Окулист уверял, что в детстве моему злосчастному левому глазу была причинена травма, и образовавшаяся сейчас катаракта – не что иное, как реакция на нее. Травма и в самом деле была – я получил ее в одной из детских игр, закончившейся жестокой дракой. Я жил тогда в штате Миссисипи. Мы с ребятами играли в индейцев и белых. Краснокожие осадили хижину первых белых поселенцев. Мальчишка задиристый, я руководил вылазкой белых, и тут-то один из индейцев засветил мне палкой в глаз, за что, в свою очередь, схлопотал от меня хорошую затрещину. Несколько дней я проходил с фонарем под глазом, но тогда тем дело и кончилось. Лишь на третьем десятке я обнаружил, что в этой детской игре получил серьезное увечье.

В моем случае – разумеется, необычном и редком – потребовалось троекратное хирургическое вмешательство, причем каждый раз меня так рвало, что я вполне мог захлебнуться рвотой, ибо вынужден был глотать ее, иного выхода просто не было. Самая тяжелая из этих операций была сделана бесплатно – в медицинском колледже.

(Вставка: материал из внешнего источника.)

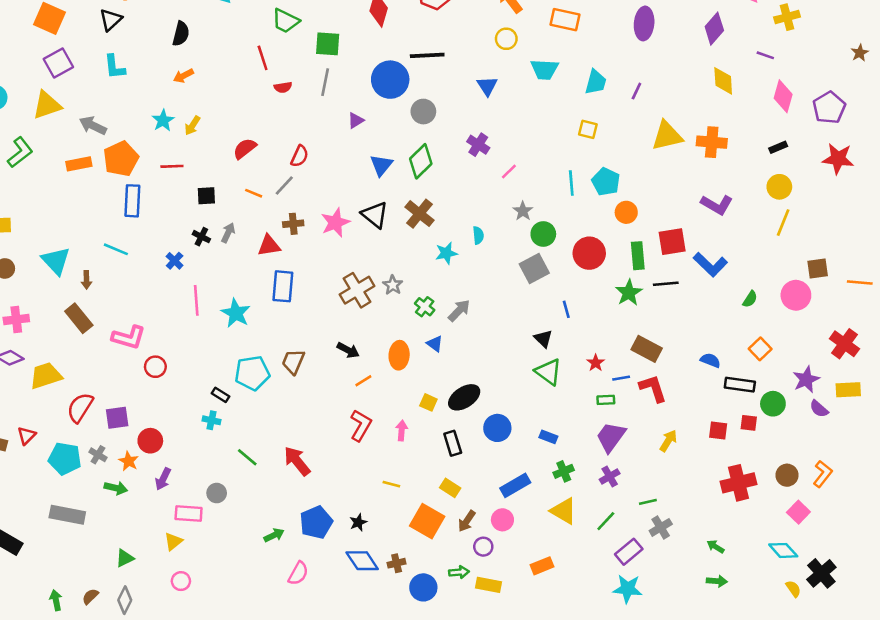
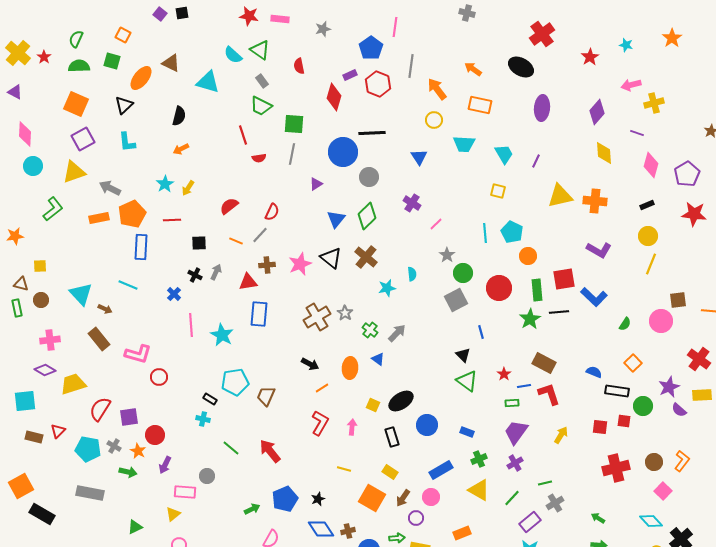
cyan trapezoid: (596, 82) -> (504, 154), turned -45
brown arrow: (86, 280) -> (105, 309), turned -64
brown trapezoid: (293, 362) -> (266, 396), moved

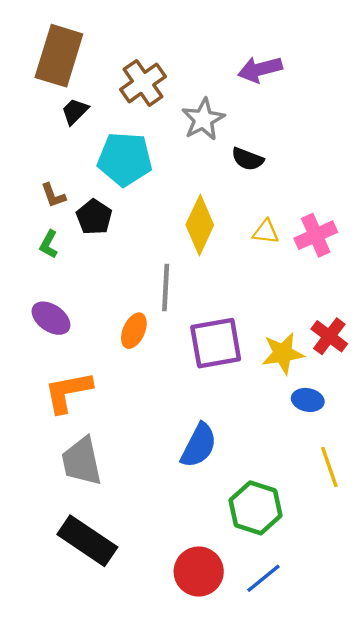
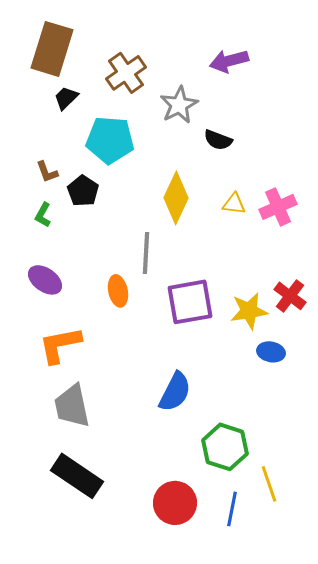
orange ellipse: (134, 331) -> (118, 291), turned -36
yellow line: (329, 467) -> (269, 484), moved
blue line: (263, 578) -> (232, 509), turned -40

С меня не взяли ни гроша, потому что я дал согласие оперироваться в присутствии группы студентов-практикантов; они расселись вокруг операционного стола, хирург-окулист, оперируя меня, одновременно разъяснял им, что именно и как он делает – словом, то был форменный спектакль.

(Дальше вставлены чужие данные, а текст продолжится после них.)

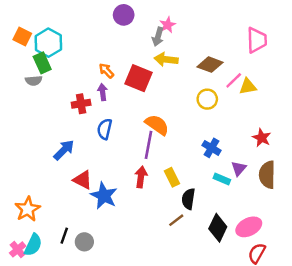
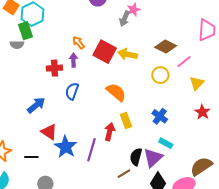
yellow arrow: (166, 59) -> (128, 54), moved
yellow triangle: (248, 86) -> (197, 83), moved, turned -42
purple line: (148, 145) -> (91, 150), moved
purple triangle: (239, 168) -> (153, 158), moved, size x1.5
brown semicircle: (267, 175) -> (201, 166), moved, turned 50
red arrow: (141, 177) -> (110, 132), moved
yellow rectangle: (172, 177) -> (126, 120), moved
black line: (64, 236) -> (31, 157), moved, turned 64

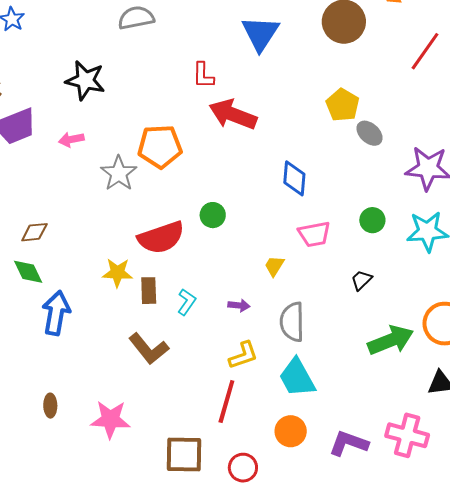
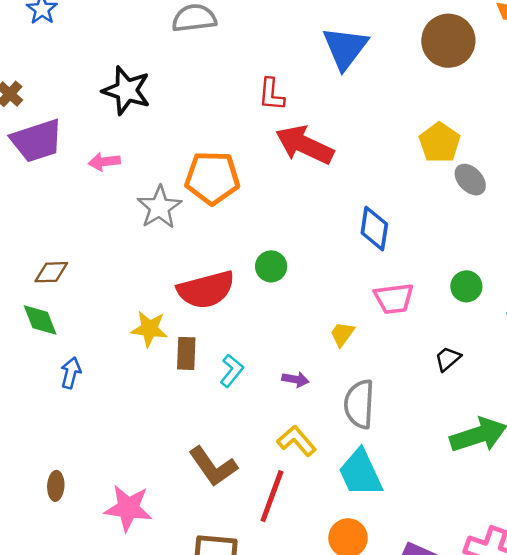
blue arrow: (56, 313) -> (71, 373), size x0.6
brown L-shape: (149, 349) -> (213, 466), moved
yellow L-shape: (243, 355) -> (297, 441), turned -116

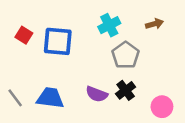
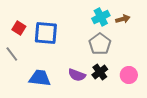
cyan cross: (109, 25) -> (101, 17), moved
gray line: (15, 98) -> (12, 54), moved
pink circle: (162, 107) -> (129, 75), moved

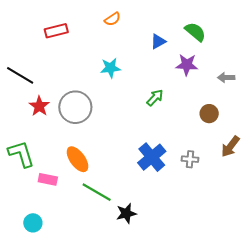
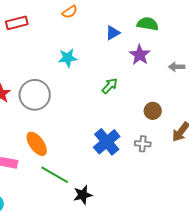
green semicircle: (195, 32) -> (148, 24), turned -30
purple star: (187, 65) -> (140, 55), turned 30
brown circle: (209, 114) -> (153, 111), moved

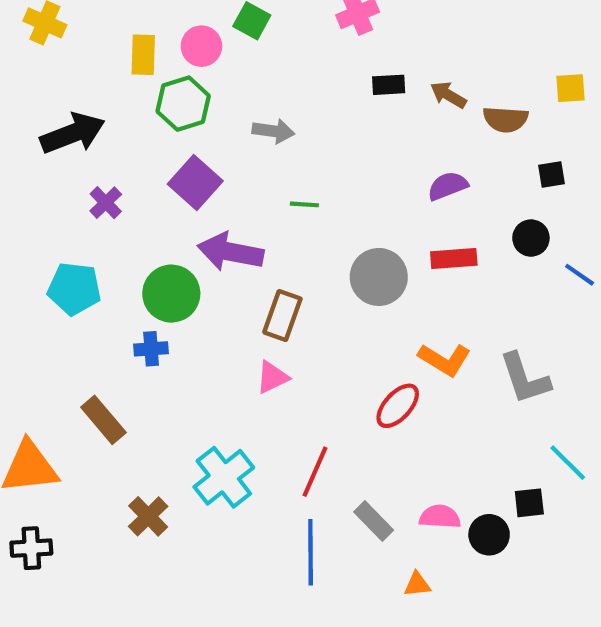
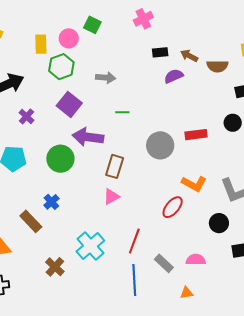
purple semicircle: (448, 186) -> (174, 76), moved
blue cross: (151, 349) -> (51, 202), moved, turned -35
black circle: (489, 535) -> (219, 223), moved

– Теперь больной лежит правильно, фиксируйте его. Плотнее привязывайте, плотнее; в истории болезни отмечено, что у него склонность к рвоте. Веки фиксированы, чтобы больной не мог мигать; анестезирую зрачок. Ввожу иглу, сейчас она пройдет через радужную оболочку. Вот игла в радужной оболочке. Вот входит в хрусталик. Ай-ай-ай! Рвота! Сестра, он задыхается, трубку в пищевод! Господи, ну и больной! То есть больной хороший, очень даже хороший, но случай необычный. (Разумеется, это не дословный текст, но представление обо всем действе получить можно – если только вы того пожелаете.)

Молодой, даровитый, ни гроша за душой, в придачу катаракта на левом глазу и чересчур чувствительный желудок. Н-да, а все-таки самое притягательное и неотразимое в моей внешности – по-прежнему глаза.

* * *

В старом бродвейском кинотеатре «Стрэнд» работал билетером мой приятель, и, зная, что одно хлебное место я только что потерял, а другого не успел подыскать, он посоветовал мне туда обратиться: им как раз нужен билетер, и, если форма моего предшественника придется мне впору, может, я получу место. По счастью, прежний билетер был примерно моего роста и сложения. Так что меня взяли. «Стрэнд» приманивал публику фильмом «Касабланка», классической лентой времен второй мировой войны; сценарий ее был написан специально для двух восходящих звезд – Ингрид Бергман и Хемфри Богарта, и они в самом деле играли очень здорово; в картине участвовали также обаятельнейший «толстяк» Сидней Гринстрит, Питер Лорре и Пол Хенрид, и в довершение всего там исполнялась бессмертная старая песенка «Пусть время уходит…». В те годы, да еще когда шла такая завлекательная картина, кинотеатры на Бродвее были буквально переполнены, и билетерам приходилось перекрывать проходы плюшевой лентой, чтобы сдерживать зрителей, пока не придет время их пускать. Сперва меня поставили у одного из проходов, и как-то перед началом вечернего сеанса дама неимоверной толщины прорвалась сквозь плюшевое заграждение и устремилась вперед – видимо, рассчитывая усесться прямо на экран, – а когда я попытался было ее задержать, стукнула меня по голове сумочкой, такой тяжеленной, словно она была набита золотыми слитками. А еще мне вспоминается, как там же, в «Стрэнде», я стою у входа, в ярком свете, и руками в белых перчатках регулирую поток зрителей: «Леди и джентльмены, сюда, пожалуйста, сюда!» – или же увещеваю их, чтобы подождали немного. И хотя «Касабланка» шла несколько месяцев, я всякий раз ухитрялся послушать «Пусть время уходит…».

Платили мне семнадцать долларов в неделю, этого хватало на койку в общежитии Ассоциации молодых христиан, да еще семь долларов оставалось на еду. И было мне хорошо…

Потом вдруг Одри вызвала меня к себе в контору и сообщила, что запродала меня голливудской кинофирме «Метро-Голдвин-Мейер». Сделка была оптовая: одновременно со мной она запродала художника-декоратора Лемюэла Айерса и молодого танцовщика – не могу так вот, сразу, вспомнить его фамилию.